Gli interni, restaurati per oltre il 60% da dipendenti civili e militari della Marina Militare in collaborazione con la locale soprintendenza per i beni architettonici, mostrano un’articolazione molto complessa non percepibile dall’esterno con numerose gallerie, camminamenti, casamatte, postazioni per archibugieri e locali per l’accasermamento truppe ai quali il restauro sistematico, iniziato nel 2003 e tuttora in corso, sta restituendo aspetto e funzionalità originari.

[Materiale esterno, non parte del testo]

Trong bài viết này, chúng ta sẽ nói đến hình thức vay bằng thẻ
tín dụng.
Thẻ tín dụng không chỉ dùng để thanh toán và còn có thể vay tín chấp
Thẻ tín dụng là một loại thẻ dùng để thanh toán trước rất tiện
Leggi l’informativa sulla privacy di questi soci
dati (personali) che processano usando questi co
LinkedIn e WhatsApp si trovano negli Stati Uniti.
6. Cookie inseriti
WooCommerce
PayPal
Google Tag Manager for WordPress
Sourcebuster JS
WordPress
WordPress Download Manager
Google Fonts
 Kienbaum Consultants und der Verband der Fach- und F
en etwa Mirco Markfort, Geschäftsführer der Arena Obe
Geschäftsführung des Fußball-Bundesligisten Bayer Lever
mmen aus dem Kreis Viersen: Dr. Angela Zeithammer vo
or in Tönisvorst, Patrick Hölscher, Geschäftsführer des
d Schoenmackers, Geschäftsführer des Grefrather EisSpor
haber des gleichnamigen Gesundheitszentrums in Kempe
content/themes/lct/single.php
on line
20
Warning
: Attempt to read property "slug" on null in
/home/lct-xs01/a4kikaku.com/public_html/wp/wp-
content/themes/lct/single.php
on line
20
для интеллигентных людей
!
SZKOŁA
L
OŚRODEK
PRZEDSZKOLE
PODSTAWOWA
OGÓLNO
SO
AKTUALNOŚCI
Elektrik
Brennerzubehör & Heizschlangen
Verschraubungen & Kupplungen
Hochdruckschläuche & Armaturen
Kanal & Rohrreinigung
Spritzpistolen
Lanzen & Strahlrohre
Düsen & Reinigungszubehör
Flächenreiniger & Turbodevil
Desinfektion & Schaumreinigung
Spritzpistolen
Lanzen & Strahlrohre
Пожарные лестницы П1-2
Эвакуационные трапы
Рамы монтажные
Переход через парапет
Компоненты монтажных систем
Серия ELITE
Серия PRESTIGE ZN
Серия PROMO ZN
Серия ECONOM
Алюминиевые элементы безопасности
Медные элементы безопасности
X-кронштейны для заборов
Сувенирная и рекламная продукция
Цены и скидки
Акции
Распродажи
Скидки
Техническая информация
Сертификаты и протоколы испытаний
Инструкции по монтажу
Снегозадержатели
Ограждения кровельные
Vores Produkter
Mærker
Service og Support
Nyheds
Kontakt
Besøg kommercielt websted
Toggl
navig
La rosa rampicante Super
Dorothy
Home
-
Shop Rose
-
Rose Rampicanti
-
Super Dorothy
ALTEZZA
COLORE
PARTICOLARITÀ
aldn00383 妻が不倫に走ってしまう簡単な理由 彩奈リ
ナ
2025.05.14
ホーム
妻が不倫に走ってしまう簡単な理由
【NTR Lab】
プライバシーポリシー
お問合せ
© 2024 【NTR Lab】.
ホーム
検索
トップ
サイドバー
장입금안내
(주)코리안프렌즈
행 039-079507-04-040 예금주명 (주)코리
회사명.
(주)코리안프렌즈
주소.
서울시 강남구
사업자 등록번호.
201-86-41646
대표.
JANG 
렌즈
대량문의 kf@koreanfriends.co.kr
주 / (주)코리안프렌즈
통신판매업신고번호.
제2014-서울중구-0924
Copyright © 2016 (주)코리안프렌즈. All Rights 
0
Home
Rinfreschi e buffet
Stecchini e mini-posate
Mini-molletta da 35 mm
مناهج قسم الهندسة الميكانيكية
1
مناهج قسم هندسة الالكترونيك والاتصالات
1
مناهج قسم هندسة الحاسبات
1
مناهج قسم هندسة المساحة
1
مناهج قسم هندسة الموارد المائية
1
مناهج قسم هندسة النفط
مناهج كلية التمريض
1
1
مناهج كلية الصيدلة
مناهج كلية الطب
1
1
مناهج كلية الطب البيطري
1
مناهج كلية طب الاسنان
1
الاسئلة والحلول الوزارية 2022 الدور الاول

La ricerca archeologica, diretta dalla locale soprintendenza, ha portato alla luce l’interessante stratigrafia del sito caratterizzato da continuità insediativa dagli albori della città di Taranto; sono riemerse in particolare strutture murarie del periodo magno greco, bizantino, svevo/angioino e, con esse, migliaia di reperti di cui i più significativi sono esposti all’interno del Castello in prossimità del luogo di scoperta.

Dal Marzo 2005 l’antica fortificazione è aperta al pubblico tutti i giorni con visite guidate da sottufficiali della Marina Militare della durata di circa 90 minuti, alle 09:30 – 11:30 – 16:00 – 18:00 – 20:00 prenotabili all’ufficio Cerimonie e Visite (Tel.
0997753438 presidiato nelle ore mattinali). Sinora 110.000 visitatori sono stati scortati alla scoperta del Castello ed i loro commenti, sempre positivi, sono spesso entusiastici pervasi da un senso di sorpresa e meraviglia per la bellezza, l’interesse, la complessità dell’antico monumento.